Jacoby’s own analysis seems to suggest that the categories of religious and secular should be understood, not as mutually exclusive alternatives, the one replacing the other as civilization advances, but rather as the defining foci of an ellipse that describes the unity of our public discourse. Nothing illustrates the instability of Jacoby’s view more clearly than her peculiar suggestion that a “spokesperson for secular values” should have been included in the post-9/11 ecumenical prayer service at the National Cathedral. This invites an obvious question: What kind of prayer is possible for a secularist? If prayer is really possible for the secularist, then perhaps the secular is not so far removed from the religious after all, even though elsewhere Jacoby describes religious faith as the gateway drug to unreason.
She is at her best when pointing out the abysmal state of American public education.

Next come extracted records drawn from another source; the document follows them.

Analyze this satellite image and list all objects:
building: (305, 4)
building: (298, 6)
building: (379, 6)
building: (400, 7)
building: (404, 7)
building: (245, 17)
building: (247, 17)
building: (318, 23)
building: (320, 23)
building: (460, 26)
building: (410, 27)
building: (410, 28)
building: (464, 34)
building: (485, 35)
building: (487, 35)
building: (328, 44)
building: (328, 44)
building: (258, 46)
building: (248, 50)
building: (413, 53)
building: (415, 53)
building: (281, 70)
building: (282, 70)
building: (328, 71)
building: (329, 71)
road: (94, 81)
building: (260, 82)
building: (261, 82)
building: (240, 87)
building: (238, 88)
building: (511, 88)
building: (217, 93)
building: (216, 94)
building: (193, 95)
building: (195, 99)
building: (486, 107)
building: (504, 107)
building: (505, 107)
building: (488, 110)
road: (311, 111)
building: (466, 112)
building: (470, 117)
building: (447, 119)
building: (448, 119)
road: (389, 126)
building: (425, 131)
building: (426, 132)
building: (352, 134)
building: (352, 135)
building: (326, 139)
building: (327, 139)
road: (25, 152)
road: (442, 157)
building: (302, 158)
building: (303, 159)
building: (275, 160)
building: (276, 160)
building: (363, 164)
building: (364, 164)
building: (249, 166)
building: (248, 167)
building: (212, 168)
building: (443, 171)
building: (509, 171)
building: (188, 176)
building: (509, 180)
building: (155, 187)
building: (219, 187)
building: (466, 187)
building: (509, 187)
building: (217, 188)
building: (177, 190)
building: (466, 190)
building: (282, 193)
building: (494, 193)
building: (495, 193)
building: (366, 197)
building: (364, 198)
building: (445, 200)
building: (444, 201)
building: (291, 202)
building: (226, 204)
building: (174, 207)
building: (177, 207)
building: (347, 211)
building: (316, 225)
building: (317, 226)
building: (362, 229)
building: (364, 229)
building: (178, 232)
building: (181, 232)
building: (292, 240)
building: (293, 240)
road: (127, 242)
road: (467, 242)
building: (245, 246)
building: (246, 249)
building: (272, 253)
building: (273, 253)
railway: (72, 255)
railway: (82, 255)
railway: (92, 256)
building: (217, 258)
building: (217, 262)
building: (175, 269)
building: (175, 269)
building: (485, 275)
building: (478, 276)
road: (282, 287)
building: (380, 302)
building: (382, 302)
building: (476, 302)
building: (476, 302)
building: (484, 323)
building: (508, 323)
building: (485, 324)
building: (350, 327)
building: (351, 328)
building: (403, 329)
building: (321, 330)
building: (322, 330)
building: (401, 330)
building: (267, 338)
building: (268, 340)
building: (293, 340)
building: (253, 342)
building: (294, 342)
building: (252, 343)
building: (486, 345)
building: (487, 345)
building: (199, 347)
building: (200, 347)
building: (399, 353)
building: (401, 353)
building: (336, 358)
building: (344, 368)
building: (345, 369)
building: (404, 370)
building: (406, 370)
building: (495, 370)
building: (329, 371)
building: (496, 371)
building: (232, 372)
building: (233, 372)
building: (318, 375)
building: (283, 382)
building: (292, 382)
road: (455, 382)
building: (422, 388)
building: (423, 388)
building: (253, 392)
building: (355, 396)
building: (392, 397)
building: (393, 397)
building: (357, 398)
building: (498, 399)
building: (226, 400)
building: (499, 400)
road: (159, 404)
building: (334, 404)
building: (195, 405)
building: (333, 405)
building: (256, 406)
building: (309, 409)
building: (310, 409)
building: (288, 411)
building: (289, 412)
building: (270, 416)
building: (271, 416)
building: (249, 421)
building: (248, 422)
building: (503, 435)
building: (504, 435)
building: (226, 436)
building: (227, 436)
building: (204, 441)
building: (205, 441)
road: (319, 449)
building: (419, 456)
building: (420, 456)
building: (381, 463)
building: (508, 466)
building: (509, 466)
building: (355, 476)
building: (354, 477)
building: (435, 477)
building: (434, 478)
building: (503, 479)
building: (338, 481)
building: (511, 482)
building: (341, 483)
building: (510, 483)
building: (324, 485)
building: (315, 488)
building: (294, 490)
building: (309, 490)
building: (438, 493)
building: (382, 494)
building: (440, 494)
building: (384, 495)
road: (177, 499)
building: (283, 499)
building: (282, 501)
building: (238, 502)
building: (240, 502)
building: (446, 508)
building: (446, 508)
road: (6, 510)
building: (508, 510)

The second half of her book makes a compelling case for reversing the decay of cultural memory and intellectual knowledge by means of educational reform. Given what Jacoby’s many statistics say about the population’s average level of historical literacy, most voters probably were unable to follow the references to the legacies of Ronald Reagan, Martin Luther King, Lyndon Johnson, and John F. Kennedy by many of this year’s presidential candidates. Most young people know little about these historical figures beyond a few hackneyed media sound bites. Jacoby is surely right to argue that the future of our public discourse, and with it our political future, depends on our ability to educate ourselves as citizens.
In the end, though, Jacoby’s proposals are overshadowed by her unrelenting nostalgia. She bemoans the transformation of state universities into vocational schools “after the Second World War, when the G.I. Bill made it possible for millions of working-class veterans to become the first members of their families to attend college.” She evidently believes that if everyone had the kind of education she had, everyone would agree with her middlebrow contempt for religious thought. Finally, her confidence in general education is not enough to confront the bleak cultural condition she laments, nor is her recommendation that we turn off the television and pick up a book (though that might be a good start). There will be little improvement in our public discourse until both secularists and believers agree that the best kind of religious faith not only permits rationality and intellectual curiosity, but requires it.